Businessman Convicted Of Fraud And Money Laundering Involving $1.2 Million School Construction Contract
Wednesday, October 5, 2016
BATON ROUGE, LA - United States Attorney Walt Green announced today that NATHIAN D. HOSSLEY, age 50, of Baton Rouge, has been convicted of wire fraud and money laundering in connection with a contract worth over $1.2 million that his construction company entered to build a charter school in Baker, Louisiana. His sentencing date has not yet been set.
This morning, HOSSLEY plead guilty before U.S. District Judge John W. deGravelles to multiple counts of wire fraud and money laundering. These convictions arose from HOSSLEY’s ownership and operation of First Millennium Construction (“First Millennium”), a local commercial construction company headquartered in Baton Rouge, and Spice Bistro, a local restaurant that HOSSLEY co-owned.
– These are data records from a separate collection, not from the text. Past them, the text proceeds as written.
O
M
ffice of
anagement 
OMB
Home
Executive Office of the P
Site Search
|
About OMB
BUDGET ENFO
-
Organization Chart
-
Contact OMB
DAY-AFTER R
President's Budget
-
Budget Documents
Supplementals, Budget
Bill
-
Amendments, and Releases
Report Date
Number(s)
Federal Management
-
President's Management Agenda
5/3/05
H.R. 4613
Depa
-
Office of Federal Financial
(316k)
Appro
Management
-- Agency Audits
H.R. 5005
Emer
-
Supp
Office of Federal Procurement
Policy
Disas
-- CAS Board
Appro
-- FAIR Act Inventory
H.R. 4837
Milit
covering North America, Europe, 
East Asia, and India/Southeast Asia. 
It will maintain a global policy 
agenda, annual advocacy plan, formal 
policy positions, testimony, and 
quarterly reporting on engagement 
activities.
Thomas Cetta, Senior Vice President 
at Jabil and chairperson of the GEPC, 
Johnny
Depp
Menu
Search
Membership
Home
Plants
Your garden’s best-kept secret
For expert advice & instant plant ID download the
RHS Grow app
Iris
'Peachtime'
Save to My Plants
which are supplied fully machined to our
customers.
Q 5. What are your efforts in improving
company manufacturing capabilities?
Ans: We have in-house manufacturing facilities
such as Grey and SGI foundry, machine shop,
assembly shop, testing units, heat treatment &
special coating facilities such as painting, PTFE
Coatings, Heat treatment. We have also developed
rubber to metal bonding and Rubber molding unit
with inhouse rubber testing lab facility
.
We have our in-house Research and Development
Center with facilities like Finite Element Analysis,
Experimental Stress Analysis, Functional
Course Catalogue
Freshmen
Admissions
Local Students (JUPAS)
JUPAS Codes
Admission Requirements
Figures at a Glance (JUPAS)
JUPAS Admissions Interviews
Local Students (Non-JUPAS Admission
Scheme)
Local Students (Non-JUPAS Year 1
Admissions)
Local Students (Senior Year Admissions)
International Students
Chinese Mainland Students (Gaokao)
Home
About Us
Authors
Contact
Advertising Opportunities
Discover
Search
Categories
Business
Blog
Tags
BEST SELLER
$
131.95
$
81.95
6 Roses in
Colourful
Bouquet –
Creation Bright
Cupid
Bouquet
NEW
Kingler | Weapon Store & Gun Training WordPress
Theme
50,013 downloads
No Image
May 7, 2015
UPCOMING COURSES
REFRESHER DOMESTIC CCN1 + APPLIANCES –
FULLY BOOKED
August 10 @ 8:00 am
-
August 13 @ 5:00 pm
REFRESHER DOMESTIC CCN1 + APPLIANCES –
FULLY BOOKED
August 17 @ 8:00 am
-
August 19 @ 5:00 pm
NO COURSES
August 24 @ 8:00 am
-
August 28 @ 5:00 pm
During the guilty plea hearing, HOSSLEY admitted to a factual summary which detailed his crimes. According to that summary, HOSSLEY submitted a bid to Bouma Construction (“Bouma”) for First Millennium to work as a subcontractor on construction of the Impact Charter School in Baker, Louisiana, in 2014. During the bidding process, HOSSLEY submitted an application for the job (called a “Qualification Statement”) to Bouma in which he represented that he had never been indicted or convicted of a crime, when, in fact, he had multiple federal convictions for wire fraud, bank fraud, conspiracy to commit bank fraud, and providing a false statement in connection with a bank loan. HOSSLEYalso represented that there were no civil matters pending in which he was involved, when, in fact, he was in civil litigation with a former business partner.
Bouma ultimately hired First Millennium for the Impact Charter School project and the companies entered into a contract for $1,221,163.00. Bouma’s payments to First Millennium were to be made in installments. The payment arrangement between the HOSSLEY’s company and Bouma required that HOSSLEY submit a payment application each time he wanted a new installment payment. HOSSLEY submitted multiple payment applications to Bouma which falsely understated or omitted money owed to certain sub-subcontractors or vendors he had hired to work on the job. Because of this, HOSSLEYwas able to conceal from Bouma that he was using money paid to him by Bouma for the project on personal expenditures such as American Express card bills, cash withdrawals, and money transfers to a restaurant he had recently opened and co-owned, called Spice Bistro.
Then, in October of 2014, HOSSLEYcontacted an executive with Bouma and told him that four sub-subcontractors which HOSSLEY had hired to assist him on the Impact Charter School project needed to immediately be paid $96,125, collectively. Because Bouma had already paid First Millennium over $849,000 on the project, the executive insisted that the payments be issued as joint checks to First Millennium and each individual sub-subcontractor. He additionally insisted that HOSSLEY obtain lien waivers and signed “Joint Check Agreements” from the four sub-subcontractors. HOSSLEY agreed to this arrangement, but rather than obtaining the signatures of the four sub-subcontractors on these documents, he and one of his employees forged the signatures on the documents themselves, including the endorsements on the joint checks. HOSSLEYthen caused the checks to be deposited into First Millennium’s bank account.
After the checks were deposited into First Millennium’s bank account, HOSSLEY made a $29,474.34 payment on his American Express card from the First Millennium bank account, and then, on October 30, 2014, he made a $22,000 transfer of funds from the First Millennium bank account to the bank account of his restaurant, Spice Bistro. The total of these two transactions exceeded the amount of money in the account previous to the deposit of the four joint checks by over $10,000. These transactions formed the basis of HOSSLEY’s money laundering conviction.
The matter is being handled by the United States Attorney’s Office for the Middle District of Louisiana and the Baton Rouge office of the Federal Bureau of Investigation. It is being prosecuted by Assistant United States Attorneys Ryan Crosswell, Rene Salomon, and Cal Leipold.